Although 75% of gastroenterologists believed that the efficacy of biosimilars and biologics were the same, most clinicians still preferred the brand name drug option.
A version of this article was originally published on HCPLive. This version has been lightly edited.
Although most Israeli gastroenterologists do not have concerns about the safety and efficacy of biosimilars, most clinicians still preferred the brand name drug option, particularly regarding adalimumab, according to a study published in Medicina. Physicians are most opposed to switching to biosimilars in pregnant patients and those who have had difficulty achieving remission.
Biosimilars for inflammatory bowel disease (IBD) have been available in Europe since 2013, and the United States and Israel since 2016. They have been used to treat conditions including gastroenterology, oncology, immunology, hematology, and inflammatory diseases.
“There is still insufficient evidence and a lack of clear guidelines regarding the preference of one drug over the other and regarding the replacement of the original drug with a biosimilar during treatment,” a team of Israeli investigators stated. “Many questions remain. Until enough evidence has accumulated from head-to-head comparisons, and until clear guidelines on the subject emerge, we decided to investigate the perception of Israeli gastroenterologists prescribing these drugs.”
A cross-sectional, 20-question survey was conducted among members of the Israeli Gastroenterology Association (IGA) between March and May 2022 regarding the prevalence of biosimilar uptake. The survey, sent via email, included questions about the decision to start a new biological treatment, switching between the originator and biosimilar, the clinician’s personal experience with biologic treatments, and demographic data, such as age, gender, and job position.

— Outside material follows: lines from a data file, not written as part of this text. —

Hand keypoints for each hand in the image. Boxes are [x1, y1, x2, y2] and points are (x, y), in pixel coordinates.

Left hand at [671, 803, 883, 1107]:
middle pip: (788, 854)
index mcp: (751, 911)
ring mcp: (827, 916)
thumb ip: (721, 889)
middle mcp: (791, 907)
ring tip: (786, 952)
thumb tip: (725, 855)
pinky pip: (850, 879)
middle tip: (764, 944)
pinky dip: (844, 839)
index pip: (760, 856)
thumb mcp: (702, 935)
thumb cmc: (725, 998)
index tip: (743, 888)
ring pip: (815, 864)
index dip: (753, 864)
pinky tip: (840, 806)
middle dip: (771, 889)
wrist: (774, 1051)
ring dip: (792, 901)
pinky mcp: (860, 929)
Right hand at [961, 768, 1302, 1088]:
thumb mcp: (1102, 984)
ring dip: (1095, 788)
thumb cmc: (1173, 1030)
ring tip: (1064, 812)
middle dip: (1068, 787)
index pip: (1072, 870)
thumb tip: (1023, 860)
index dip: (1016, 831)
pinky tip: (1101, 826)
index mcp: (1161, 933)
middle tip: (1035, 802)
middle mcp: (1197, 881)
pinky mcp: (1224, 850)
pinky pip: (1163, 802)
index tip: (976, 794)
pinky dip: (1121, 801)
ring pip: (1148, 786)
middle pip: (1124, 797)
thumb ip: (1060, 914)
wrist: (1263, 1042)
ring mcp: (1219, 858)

Of the 356 eligible gastroenterologists, 108 completed the questionnaire. The mean age was 47.6 years, 65% were men, 63% had more than 10 years of profession experience, and 45% worked in a hospital only. On average, physicians were treating 24 patients with IBD per month with biologics.
When asked about safety concerns, the average response was 2 on a scale in which 1 represented “not concerned” and 5 represented “concerned very much.” In total, 62% prescribed biosimilars to patients in the past year. Most (81%) of patients were biologically naïve and only 19% were switched to a biosimilar. When surveyed, 75% of gastroenterologists believed that the efficacy of biosimilars and biologics were the same. Thirteen percent believed that the originator was more effective, 2% thought the biosimilar was more effective, and 10% did not know.
When beginning a new biologic drug with no binding guidelines, over half (58%) of gastroenterologists preferred the brand name infliximab and 67% preferred the brand name adalimumab.
According to physicians, resistance to switching occurred in 19% of patients in remission over 2 years, 36% of pregnant women, 29% with active disease, and 70% of those with difficulty achieving remission. When a lack of response after switching occurred, most (78%) gastroenterologists decided to change the mechanism of action instead of returning to the brand name drug (21%).
The patient’s perspective regarding changing the drug to a biosimilar was rated 4.1 on average. The statement that there is enough information on biosimilars available from randomized controlled trials was rated a 3.3, and the desire to learn about biological drugs from reliable sources was rated a 4.0.
Investigators believed a strength of the study was the range of gastroenterologists across Israel that participated in the survey. However, the validity of the questionnaire remains uncertain. Further, they were unable to determine why some eligible doctors chose not to participate.
“With the rapidly gained momentum of biosimilars and the expected introduction of more biosimilars to the IBD field in the coming years, studies such as this one are very valuable,” investigators concluded. “Its utility is in both directing the coming studies to answer unsolved questions and in guiding the delivery of special educational knowledge to IBD practicing physicians to relieve their concerns.”